### ITEMS
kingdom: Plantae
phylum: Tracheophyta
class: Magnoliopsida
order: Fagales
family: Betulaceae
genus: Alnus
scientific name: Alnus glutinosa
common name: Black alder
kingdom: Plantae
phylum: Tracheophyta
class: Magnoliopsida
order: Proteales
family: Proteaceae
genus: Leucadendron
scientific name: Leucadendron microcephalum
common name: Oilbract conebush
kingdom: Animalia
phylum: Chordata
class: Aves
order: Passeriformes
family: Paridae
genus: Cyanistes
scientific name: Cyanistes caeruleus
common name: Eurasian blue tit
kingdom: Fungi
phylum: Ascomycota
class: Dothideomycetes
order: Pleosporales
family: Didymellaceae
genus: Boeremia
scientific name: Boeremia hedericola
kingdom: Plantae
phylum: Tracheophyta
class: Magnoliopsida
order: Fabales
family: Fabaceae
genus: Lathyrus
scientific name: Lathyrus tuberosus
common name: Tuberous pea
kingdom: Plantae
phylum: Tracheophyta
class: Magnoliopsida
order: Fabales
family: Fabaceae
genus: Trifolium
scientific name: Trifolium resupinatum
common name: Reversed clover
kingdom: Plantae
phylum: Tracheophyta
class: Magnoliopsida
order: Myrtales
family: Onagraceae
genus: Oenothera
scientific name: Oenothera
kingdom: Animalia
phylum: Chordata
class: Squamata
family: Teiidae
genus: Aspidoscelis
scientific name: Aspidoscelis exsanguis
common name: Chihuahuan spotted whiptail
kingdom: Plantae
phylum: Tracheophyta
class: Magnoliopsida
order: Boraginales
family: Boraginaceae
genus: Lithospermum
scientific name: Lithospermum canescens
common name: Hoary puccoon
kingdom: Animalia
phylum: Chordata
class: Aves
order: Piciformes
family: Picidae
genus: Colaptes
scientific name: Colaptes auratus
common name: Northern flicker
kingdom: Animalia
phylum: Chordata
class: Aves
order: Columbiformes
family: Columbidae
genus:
######
# WORK TO BE COMPLETED:
Write out every line of the records above again, word for word and in the same order, without changing anything.

# RESULT:
kingdom: Plantae
phylum: Tracheophyta
class: Magnoliopsida
order: Fagales
family: Betulaceae
genus: Alnus
scientific name: Alnus glutinosa
common name: Black alder
kingdom: Plantae
phylum: Tracheophyta
class: Magnoliopsida
order: Proteales
family: Proteaceae
genus: Leucadendron
scientific name: Leucadendron microcephalum
common name: Oilbract conebush
kingdom: Animalia
phylum: Chordata
class: Aves
order: Passeriformes
family: Paridae
genus: Cyanistes
scientific name: Cyanistes caeruleus
common name: Eurasian blue tit
kingdom: Fungi
phylum: Ascomycota
class: Dothideomycetes
order: Pleosporales
family: Didymellaceae
genus: Boeremia
scientific name: Boeremia hedericola
kingdom: Plantae
phylum: Tracheophyta
class: Magnoliopsida
order: Fabales
family: Fabaceae
genus: Lathyrus
scientific name: Lathyrus tuberosus
common name: Tuberous pea
kingdom: Plantae
phylum: Tracheophyta
class: Magnoliopsida
order: Fabales
family: Fabaceae
genus: Trifolium
scientific name: Trifolium resupinatum
common name: Reversed clover
kingdom: Plantae
phylum: Tracheophyta
class: Magnoliopsida
order: Myrtales
family: Onagraceae
genus: Oenothera
scientific name: Oenothera
kingdom: Animalia
phylum: Chordata
class: Squamata
family: Teiidae
genus: Aspidoscelis
scientific name: Aspidoscelis exsanguis
common name: Chihuahuan spotted whiptail
kingdom: Plantae
phylum: Tracheophyta
class: Magnoliopsida
order: Boraginales
family: Boraginaceae
genus: Lithospermum
scientific name: Lithospermum canescens
common name: Hoary puccoon
kingdom: Animalia
phylum: Chordata
class: Aves
order: Piciformes
family: Picidae
genus: Colaptes
scientific name: Colaptes auratus
common name: Northern flicker
kingdom: Animalia
phylum: Chordata
class: Aves
order: Columbiformes
family: Columbidae
genus:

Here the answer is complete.